Harga tiket masukRp10.000,00-Rp15.000,00
Biaya parkirRp2.000,00 (motor) dan Rp5.000,00 (mobil)
Biaya makanRp10.000,00-Rp100.000,00
Biaya minumRp4.000,00-Rp30.000,00
Biaya oleh-oleh makanan (sale pisang bentuk anggur)Rp15.000,00-Rp30.000,00
Biaya toiletRp2.000

Berdasarkan data di atas, kamu bisa menghabiskan uang di bawah Rp20.000,00 jika hanya masuk dan menikmati pantai. Namun, jika kamu ingin makan, kamu bisa menghabiskan sekitar Rp50.000,00-Rp150.000,00 per orangnya.

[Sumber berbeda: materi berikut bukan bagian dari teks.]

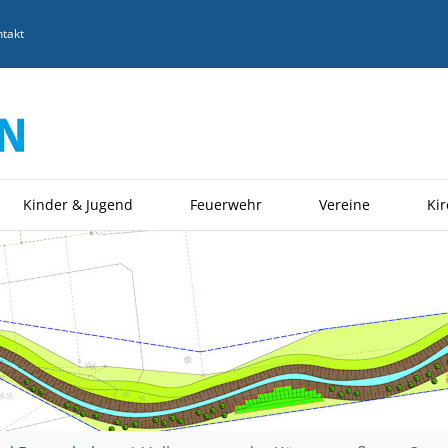
takt
Kinder & Jugend
Feuerwehr
Vereine
Ki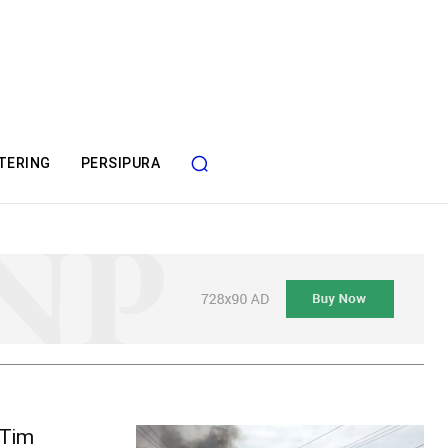
TERING
PERSIPURA
 Tim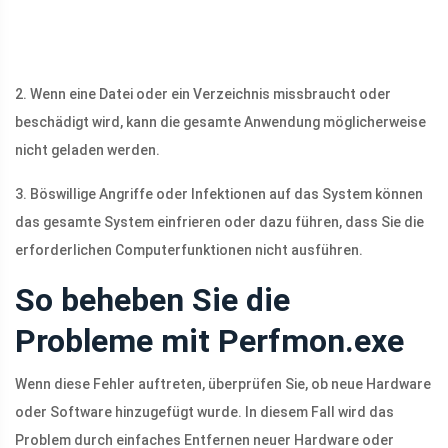
2. Wenn eine Datei oder ein Verzeichnis missbraucht oder
beschädigt wird, kann die gesamte Anwendung möglicherweise
nicht geladen werden.
3. Böswillige Angriffe oder Infektionen auf das System können
das gesamte System einfrieren oder dazu führen, dass Sie die
erforderlichen Computerfunktionen nicht ausführen.
So beheben Sie die
Probleme mit Perfmon.exe
Wenn diese Fehler auftreten, überprüfen Sie, ob neue Hardware
oder Software hinzugefügt wurde. In diesem Fall wird das
Problem durch einfaches Entfernen neuer Hardware oder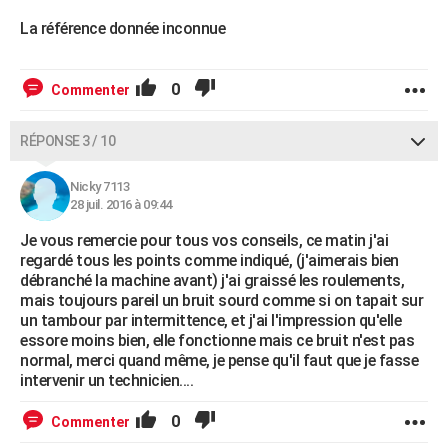
La référence donnée inconnue
0
Commenter
RÉPONSE 3 / 10
Nicky 7113
28 juil. 2016 à 09:44
Je vous remercie pour tous vos conseils, ce matin j'ai
regardé tous les points comme indiqué, (j'aimerais bien
débranché la machine avant) j'ai graissé les roulements,
mais toujours pareil un bruit sourd comme si on tapait sur
un tambour par intermittence, et j'ai l'impression qu'elle
essore moins bien, elle fonctionne mais ce bruit n'est pas
normal, merci quand même, je pense qu'il faut que je fasse
intervenir un technicien....
0
Commenter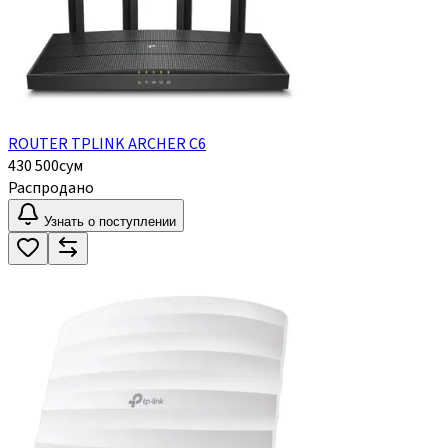
ROUTER TPLINK ARCHER C6
430 500
сум
Распродано
Узнать о поступлении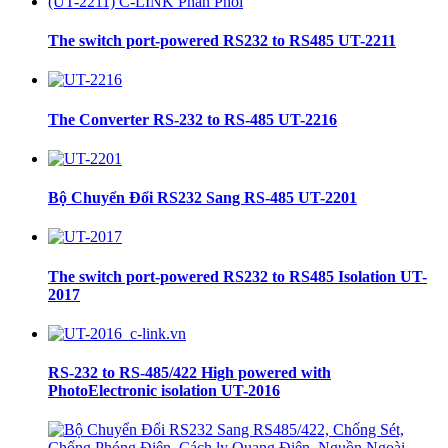
The switch port-powered RS232 to RS485 UT-2211
The Converter RS-232 to RS-485 UT-2216
Bộ Chuyển Đổi RS232 Sang RS-485 UT-2201
The switch port-powered RS232 to RS485 Isolation UT-
2017
RS-232 to RS-485/422 High powered with
PhotoElectronic isolation UT-2016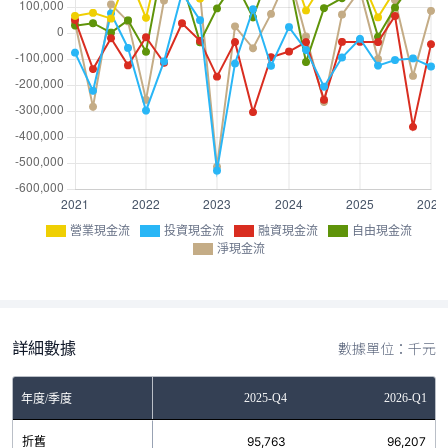
營業現金流
投資現金流
融資現金流
自由現金流
淨現金流
詳細數據
數據單位：千元
Q2
2025-Q3
2025-Q4
2026-Q1
年度/季度
0
折舊
95,822
95,763
96,207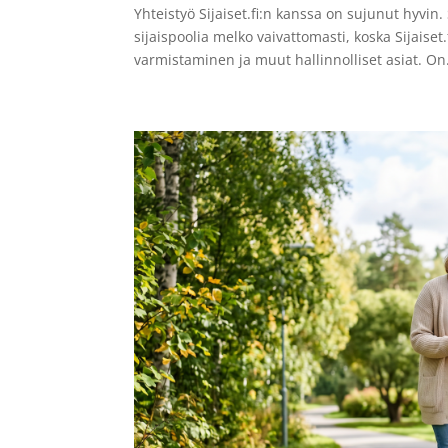
Yhteistyö Sijaiset.fi:n kanssa on sujunut hyvin.
sijaispoolia melko vaivattomasti, koska Sijaise
varmistaminen ja muut hallinnolliset asiat. On.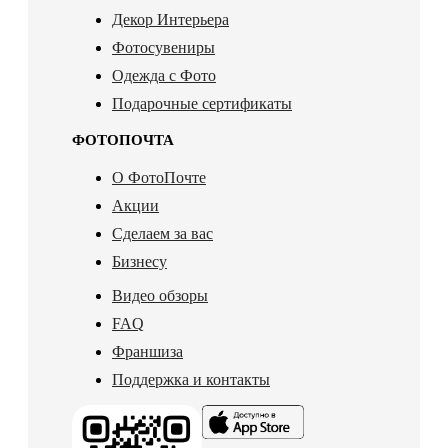
Декор Интерьера
Фотосувениры
Одежда с Фото
Подарочные сертификаты
ФОТОПОЧТА
О ФотоПочте
Акции
Сделаем за вас
Бизнесу
Видео обзоры
FAQ
Франшиза
Поддержка и контакты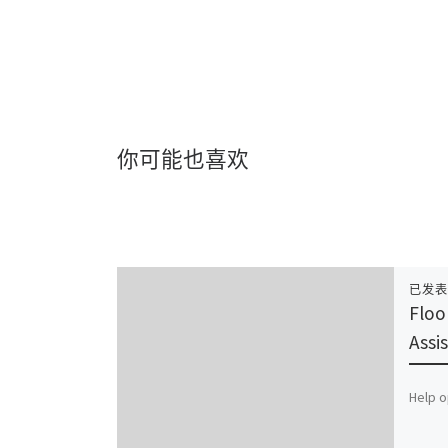
你可能也喜欢
已发
Floo
Assi
Help o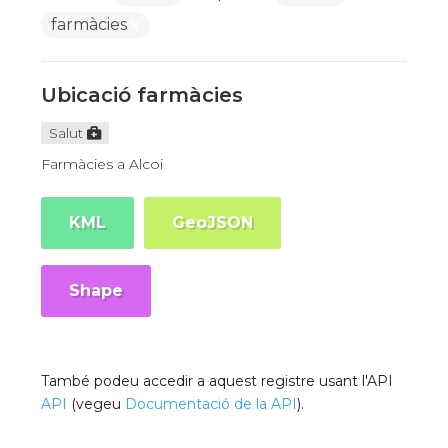
farmàcies
Ubicació farmàcies
Salut
Farmàcies a Alcoi
KML
GeoJSON
Shape
També podeu accedir a aquest registre usant l'API
API
(vegeu
Documentació de la API
).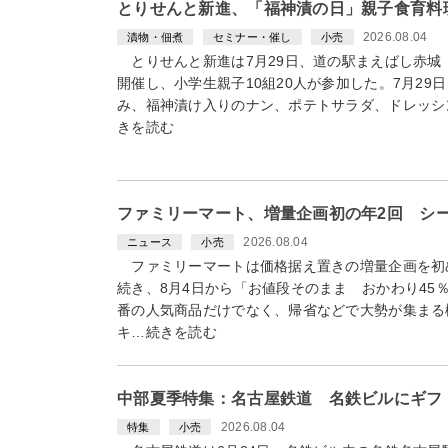
とりせんと新進、「福神漬の日」親子食育料
2026.08.04
漬物・佃煮
セミナー・催し
小売
とりせんと新進は7月29日、道の駅まえばし赤城
開催し、小学生親子10組20人が参加した。7月29
み、福神漬け入りのナン、ポテトサラダ、ドレッシ
きを読む
ファミリーマート、増量企画初の年2回 シ
2026.08.04
ニュース
小売
ファミリーマートは価格据え置きの増量企画を初
続き、8月4日から「お値段そのまま おかわり45
番の人気商品だけでなく、帰省などで大勢が集まる
キ…続きを読む
中部夏季特集：名古屋鉄道 名鉄ビルにギフ
2026.08.04
特集
小売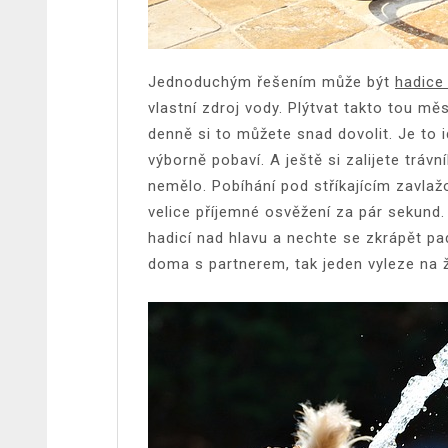
Jednoduchým řešením může být
hadice
vlastní zdroj vody. Plýtvat takto tou mě
denně si to můžete snad dovolit. Je to i
výborně pobaví. A ještě si zalijete trávn
nemělo. Pobíhání pod stříkajícím zavlaž
velice příjemné osvěžení za pár sekund.
hadicí nad hlavu a nechte se zkrápět p
doma s partnerem, tak jeden vyleze na ž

5 kelebihan dan kekurangan Pantai Klayar

Beberapa kelebihan dan kekurangan dari Pantai Klayar ini dapat menjadi pertimbangan sebelum kamu pergi ke sana:

Kelebihan Pantai Klayar:

  • Pasir pantainya menimbulkan kesan putih bersih
  • Mudah diakses
  • Fasilitas dasar lengkap
  • Terdapat beberapa keajaiban alam
  • Di dekat pantai, terdapat banyak penginapan

Objek wisata yang terkenal ini juga memiliki beberapa kekurangan yang perlu diantisipasi:

  • Harus berhati-hati saat berenang karena banyak karang dan ombak yang besar
  • Tidak banyak atraksi laut seperti banana boat, ATV, dsb
  • Wisatawan membludak saat hari libur
  • Tidak ada tourist information center
  • Kurangnya SAR dan security

Kesimpulan

Pantai Klayar adalah objek wisata yang menarik. Jalan menuju ke sana juga relatif mudah dengan pemandangan yang indah. Saat sampai, kamu akan dimanjakan oleh angin pantai, seruling laut, hingga pemandangan karang yang cerah nan eksotis. Jika ke Pacitan, jangan lupa untuk menyambanginya, ya. Karena, belum ke Pacitan kalau belum ke pantai ikonisnya–Pantai Klayar!